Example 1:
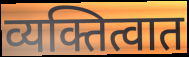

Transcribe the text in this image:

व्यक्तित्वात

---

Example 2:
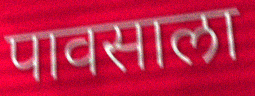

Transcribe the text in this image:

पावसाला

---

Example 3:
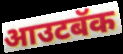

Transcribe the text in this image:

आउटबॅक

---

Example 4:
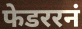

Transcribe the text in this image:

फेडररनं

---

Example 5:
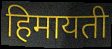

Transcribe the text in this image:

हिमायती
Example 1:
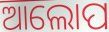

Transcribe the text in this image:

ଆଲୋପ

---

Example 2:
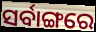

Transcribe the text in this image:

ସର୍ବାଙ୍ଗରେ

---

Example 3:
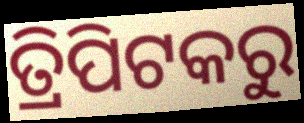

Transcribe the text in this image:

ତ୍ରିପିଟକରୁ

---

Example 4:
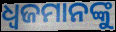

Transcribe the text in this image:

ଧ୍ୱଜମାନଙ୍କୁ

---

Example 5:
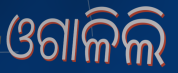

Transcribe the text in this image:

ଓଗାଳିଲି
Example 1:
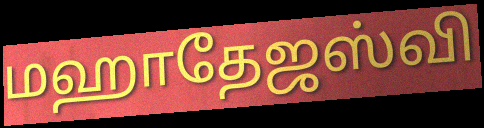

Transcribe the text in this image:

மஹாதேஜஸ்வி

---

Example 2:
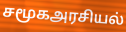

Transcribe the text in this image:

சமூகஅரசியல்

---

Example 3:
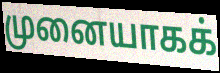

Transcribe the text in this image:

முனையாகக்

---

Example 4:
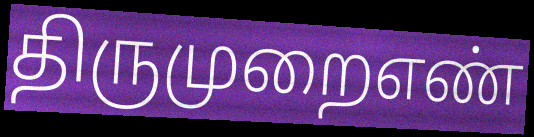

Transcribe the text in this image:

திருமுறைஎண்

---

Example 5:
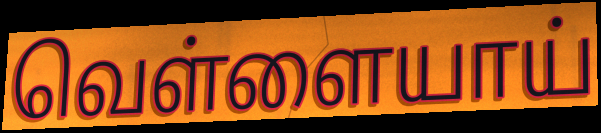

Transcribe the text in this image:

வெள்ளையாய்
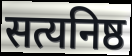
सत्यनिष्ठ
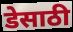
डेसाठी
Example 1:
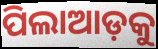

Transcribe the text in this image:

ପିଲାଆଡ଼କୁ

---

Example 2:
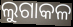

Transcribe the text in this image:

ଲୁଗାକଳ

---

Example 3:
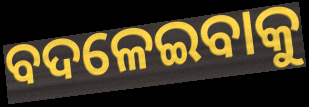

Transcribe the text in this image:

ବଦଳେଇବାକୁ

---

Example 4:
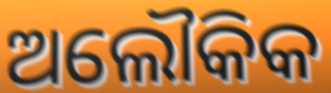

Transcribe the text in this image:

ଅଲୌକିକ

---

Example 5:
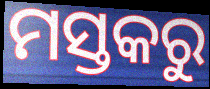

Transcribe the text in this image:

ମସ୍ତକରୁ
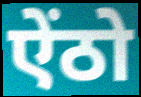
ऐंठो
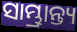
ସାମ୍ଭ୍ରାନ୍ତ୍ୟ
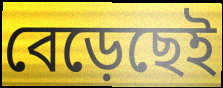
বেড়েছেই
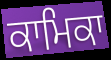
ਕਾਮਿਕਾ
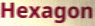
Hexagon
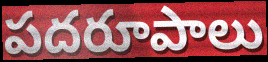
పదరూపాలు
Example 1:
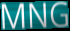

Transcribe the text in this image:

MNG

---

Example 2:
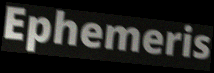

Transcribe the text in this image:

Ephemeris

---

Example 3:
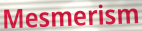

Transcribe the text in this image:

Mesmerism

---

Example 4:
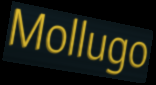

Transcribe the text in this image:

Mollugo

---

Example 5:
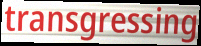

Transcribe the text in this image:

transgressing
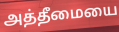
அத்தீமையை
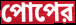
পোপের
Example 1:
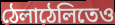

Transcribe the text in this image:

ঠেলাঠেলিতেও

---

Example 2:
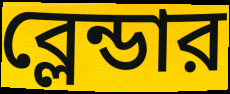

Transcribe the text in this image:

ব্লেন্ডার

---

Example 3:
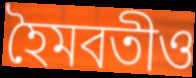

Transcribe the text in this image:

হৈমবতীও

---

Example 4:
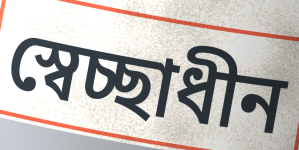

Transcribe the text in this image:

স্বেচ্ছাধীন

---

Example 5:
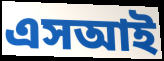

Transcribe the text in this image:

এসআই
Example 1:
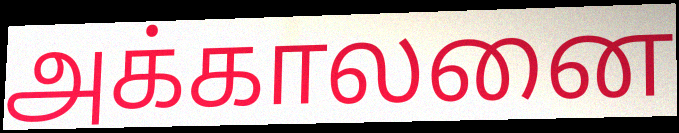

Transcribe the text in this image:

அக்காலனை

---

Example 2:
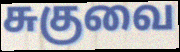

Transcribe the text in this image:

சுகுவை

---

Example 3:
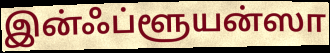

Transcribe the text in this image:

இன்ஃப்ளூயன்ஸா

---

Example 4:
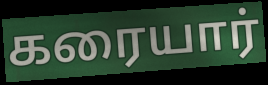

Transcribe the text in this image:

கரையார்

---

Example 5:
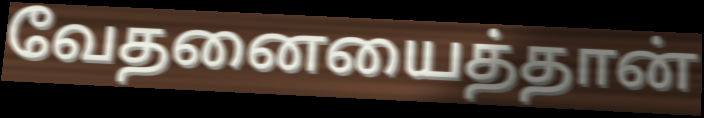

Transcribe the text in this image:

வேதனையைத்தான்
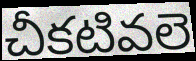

Problem: Please retype the records above exactly, leaving every image out.

The answer:
Example 1:

Transcribe the text in this image:

व्यक्तित्वात

---

Example 2:

Transcribe the text in this image:

पावसाला

---

Example 3:

Transcribe the text in this image:

आउटबॅक

---

Example 4:

Transcribe the text in this image:

फेडररनं

---

Example 5:

Transcribe the text in this image:

हिमायती
Example 1:

Transcribe the text in this image:

ଆଲୋପ

---

Example 2:

Transcribe the text in this image:

ସର୍ବାଙ୍ଗରେ

---

Example 3:

Transcribe the text in this image:

ତ୍ରିପିଟକରୁ

---

Example 4:

Transcribe the text in this image:

ଧ୍ୱଜମାନଙ୍କୁ

---

Example 5:

Transcribe the text in this image:

ଓଗାଳିଲି
Example 1:

Transcribe the text in this image:

மஹாதேஜஸ்வி

---

Example 2:

Transcribe the text in this image:

சமூகஅரசியல்

---

Example 3:

Transcribe the text in this image:

முனையாகக்

---

Example 4:

Transcribe the text in this image:

திருமுறைஎண்

---

Example 5:

Transcribe the text in this image:

வெள்ளையாய்
सत्यनिष्ठ
डेसाठी
Example 1:

Transcribe the text in this image:

ପିଲାଆଡ଼କୁ

---

Example 2:

Transcribe the text in this image:

ଲୁଗାକଳ

---

Example 3:

Transcribe the text in this image:

ବଦଳେଇବାକୁ

---

Example 4:

Transcribe the text in this image:

ଅଲୌକିକ

---

Example 5:

Transcribe the text in this image:

ମସ୍ତକରୁ
ऐंठो
ସାମ୍ଭ୍ରାନ୍ତ୍ୟ
বেড়েছেই
ਕਾਮਿਕਾ
Hexagon
పదరూపాలు
Example 1:

Transcribe the text in this image:

MNG

---

Example 2:

Transcribe the text in this image:

Ephemeris

---

Example 3:

Transcribe the text in this image:

Mesmerism

---

Example 4:

Transcribe the text in this image:

Mollugo

---

Example 5:

Transcribe the text in this image:

transgressing
அத்தீமையை
পোপের
Example 1:

Transcribe the text in this image:

ঠেলাঠেলিতেও

---

Example 2:

Transcribe the text in this image:

ব্লেন্ডার

---

Example 3:

Transcribe the text in this image:

হৈমবতীও

---

Example 4:

Transcribe the text in this image:

স্বেচ্ছাধীন

---

Example 5:

Transcribe the text in this image:

এসআই
Example 1:

Transcribe the text in this image:

அக்காலனை

---

Example 2:

Transcribe the text in this image:

சுகுவை

---

Example 3:

Transcribe the text in this image:

இன்ஃப்ளூயன்ஸா

---

Example 4:

Transcribe the text in this image:

கரையார்

---

Example 5:

Transcribe the text in this image:

வேதனையைத்தான்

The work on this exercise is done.